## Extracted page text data
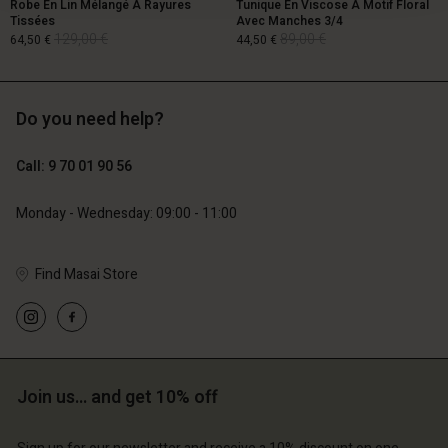
Robe En Lin Mélangé À Rayures
Tunique En Viscose À Motif Floral
Tissées
Avec Manches 3/4
129,00 €
89,00 €
64,50 €
44,50 €
Do you need help?
129,00 €
89,00 €
64,50 €
44,50 €
Call: 9 70 01 90 56
Monday - Wednesday: 09:00 - 11:00
Find Masai Store
Account
Account
Join us… and get 10% off
Account
Account
Account
d store
d store
d store
d store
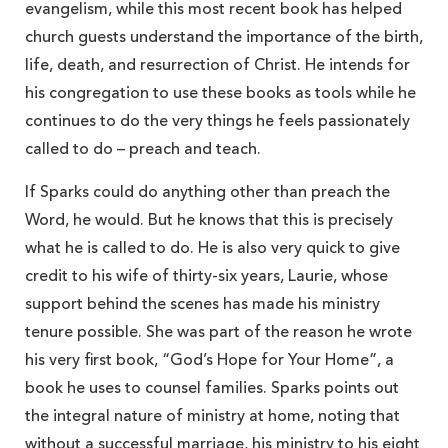
evangelism, while this most recent book has helped
church guests understand the importance of the birth,
life, death, and resurrection of Christ. He intends for
his congregation to use these books as tools while he
continues to do the very things he feels passionately
called to do – preach and teach.
If Sparks could do anything other than preach the
Word, he would. But he knows that this is precisely
what he is called to do. He is also very quick to give
credit to his wife of thirty-six years, Laurie, whose
support behind the scenes has made his ministry
tenure possible. She was part of the reason he wrote
his very first book, “God’s Hope for Your Home”, a
book he uses to counsel families. Sparks points out
the integral nature of ministry at home, noting that
without a successful marriage, his ministry to his eight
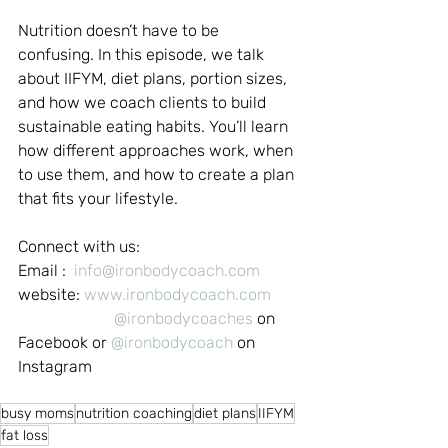
Nutrition doesn’t have to be 
confusing. In this episode, we talk 
about IIFYM, diet plans, portion sizes, 
and how we coach clients to build 
sustainable eating habits. You’ll learn 
how different approaches work, when 
to use them, and how to create a plan 
that fits your lifestyle.
Connect with us:
Email :  
info@ironbodycoach.com
website: 
www.ironbodycoach.com
@ironbodycoaches
 on 
Facebook or 
@ironbodycoach
 on 
Instagram
busy moms
nutrition coaching
diet plans
IIFYM
fat loss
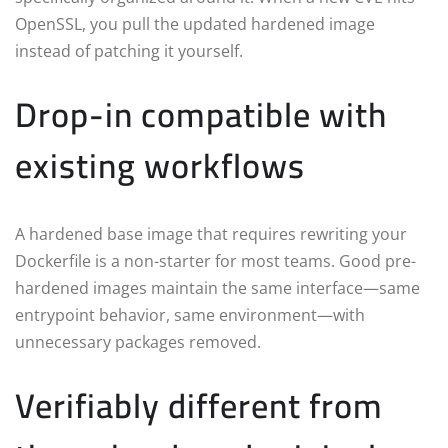
OpenSSL, you pull the updated hardened image
instead of patching it yourself.
Drop-in compatible with
existing workflows
A hardened base image that requires rewriting your
Dockerfile is a non-starter for most teams. Good pre-
hardened images maintain the same interface—same
entrypoint behavior, same environment—with
unnecessary packages removed.
Verifiably different from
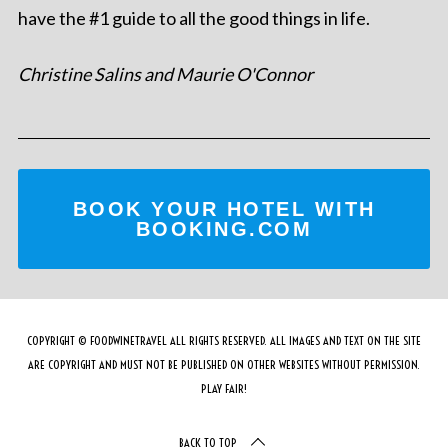
have the #1 guide to all the good things in life.
Christine Salins and Maurie O'Connor
BOOK YOUR HOTEL WITH
BOOKING.COM
COPYRIGHT © FOODWINETRAVEL ALL RIGHTS RESERVED. ALL IMAGES AND TEXT ON THE SITE
ARE COPYRIGHT AND MUST NOT BE PUBLISHED ON OTHER WEBSITES WITHOUT PERMISSION.
PLAY FAIR!
BACK TO TOP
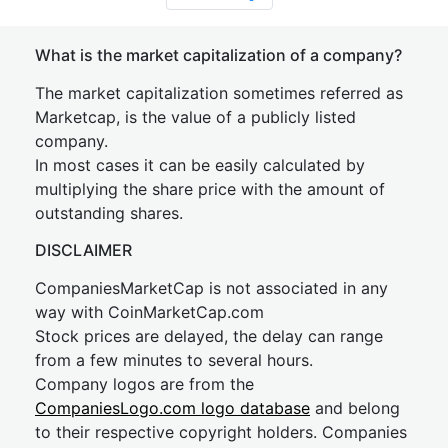
What is the market capitalization of a company?
The market capitalization sometimes referred as
Marketcap, is the value of a publicly listed
company.
In most cases it can be easily calculated by
multiplying the share price with the amount of
outstanding shares.
DISCLAIMER
CompaniesMarketCap is not associated in any
way with CoinMarketCap.com
Stock prices are delayed, the delay can range
from a few minutes to several hours.
Company logos are from the
CompaniesLogo.com logo database
and belong
to their respective copyright holders. Companies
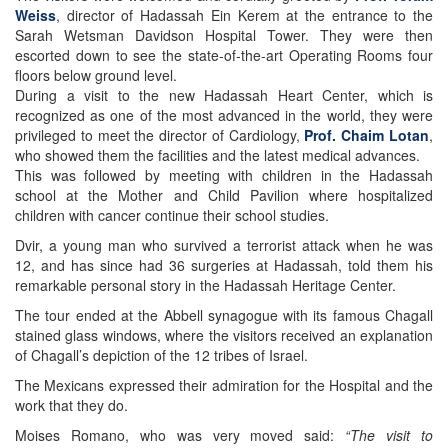
Weiss
, director of Hadassah Ein Kerem at the entrance to the
Sarah Wetsman Davidson Hospital Tower. They were then
escorted down to see the state-of-the-art Operating Rooms four
floors below ground level.
During a visit to the new Hadassah Heart Center, which is
recognized as one of the most advanced in the world, they were
privileged to meet the director of Cardiology,
Prof. Chaim Lotan
,
who showed them the facilities and the latest medical advances.
This was followed by meeting with children in the Hadassah
school at the Mother and Child Pavilion where hospitalized
children with cancer continue their school studies.
Dvir, a young man who survived a terrorist attack when he was
12, and has since had 36 surgeries at Hadassah, told them his
remarkable personal story in the Hadassah Heritage Center.
The tour ended at the Abbell synagogue with its famous Chagall
stained glass windows, where the visitors received an explanation
of Chagall’s depiction of the 12 tribes of Israel.
The Mexicans expressed their admiration for the Hospital and the
work that they do.
Moises Romano, who was very moved said:
“The visit to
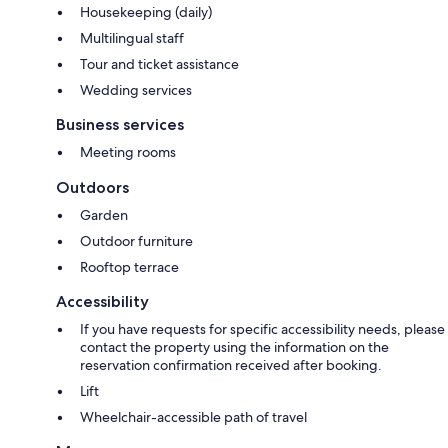
Housekeeping (daily)
Multilingual staff
Tour and ticket assistance
Wedding services
Business services
Meeting rooms
Outdoors
Garden
Outdoor furniture
Rooftop terrace
Accessibility
If you have requests for specific accessibility needs, please
contact the property using the information on the
reservation confirmation received after booking.
Lift
Wheelchair-accessible path of travel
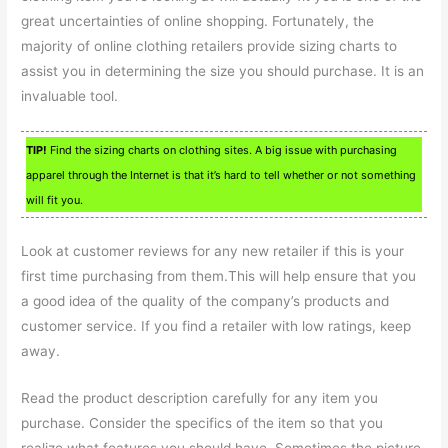
great uncertainties of online shopping. Fortunately, the
majority of online clothing retailers provide sizing charts to
assist you in determining the size you should purchase. It is an
invaluable tool.
TIP!
Find the sizing charts on clothing sites. A big issue with purchasing
apparel through the Internet is that it’s hard to tell whether or not something
will fit you.
Look at customer reviews for any new retailer if this is your
first time purchasing from them.This will help ensure that you
a good idea of the quality of the company’s products and
customer service. If you find a retailer with low ratings, keep
away.
Read the product description carefully for any item you
purchase. Consider the specifics of the item so that you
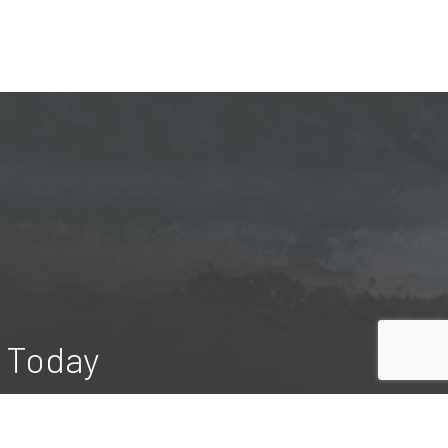
n Today
rious pools on their property. Our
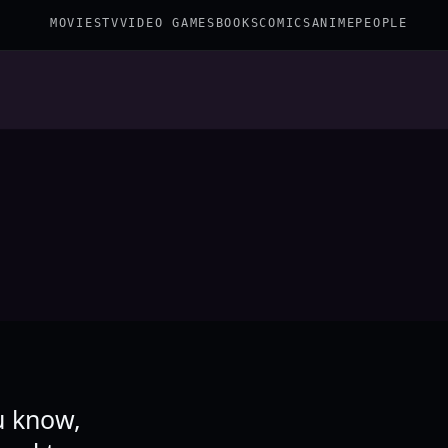
MOVIES
TV
VIDEO GAMES
BOOKS
COMICS
ANIME
PEOPLE
u know,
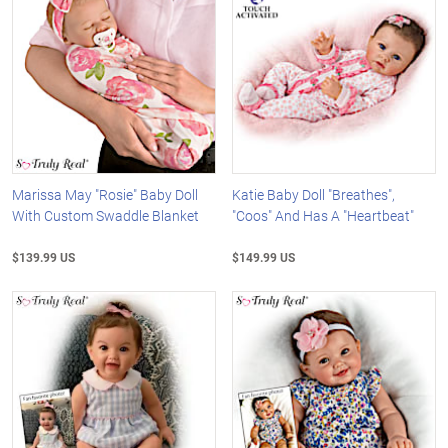
Marissa May "Rosie" Baby Doll
Katie Baby Doll "Breathes",
With Custom Swaddle Blanket
"Coos" And Has A "Heartbeat"
$139.99 US
$149.99 US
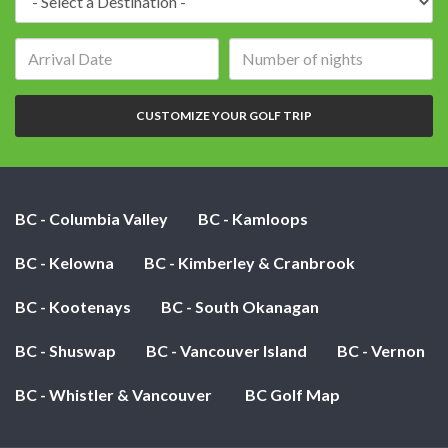
Arrival
Number
date:
of
nights:
CUSTOMIZE YOUR GOLF TRIP
BC - Columbia Valley
BC - Kamloops
BC - Kelowna
BC - Kimberley & Cranbrook
BC - Kootenays
BC - South Okanagan
BC - Shuswap
BC - Vancouver Island
BC - Vernon
BC - Whistler & Vancouver
BC Golf Map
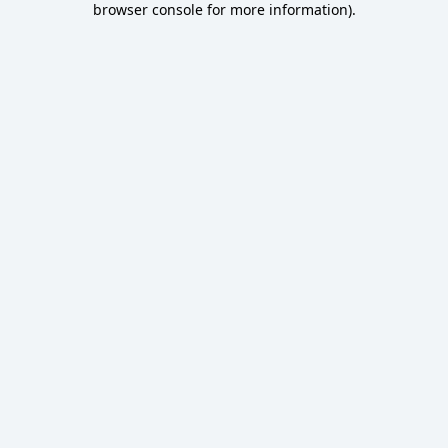
browser console for more information)
.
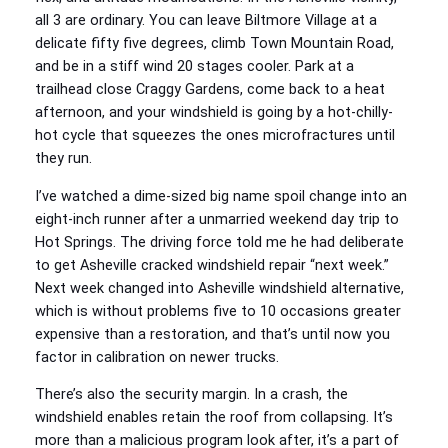
all 3 are ordinary. You can leave Biltmore Village at a
delicate fifty five degrees, climb Town Mountain Road,
and be in a stiff wind 20 stages cooler. Park at a
trailhead close Craggy Gardens, come back to a heat
afternoon, and your windshield is going by a hot-chilly-
hot cycle that squeezes the ones microfractures until
they run.
I’ve watched a dime-sized big name spoil change into an
eight-inch runner after a unmarried weekend day trip to
Hot Springs. The driving force told me he had deliberate
to get Asheville cracked windshield repair “next week.”
Next week changed into Asheville windshield alternative,
which is without problems five to 10 occasions greater
expensive than a restoration, and that’s until now you
factor in calibration on newer trucks.
There’s also the security margin. In a crash, the
windshield enables retain the roof from collapsing. It’s
more than a malicious program look after, it’s a part of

## Task directions
From the data above, show each line that contains "same".

## Response
hardened images maintain the same interface—same
entrypoint behavior, same environment—with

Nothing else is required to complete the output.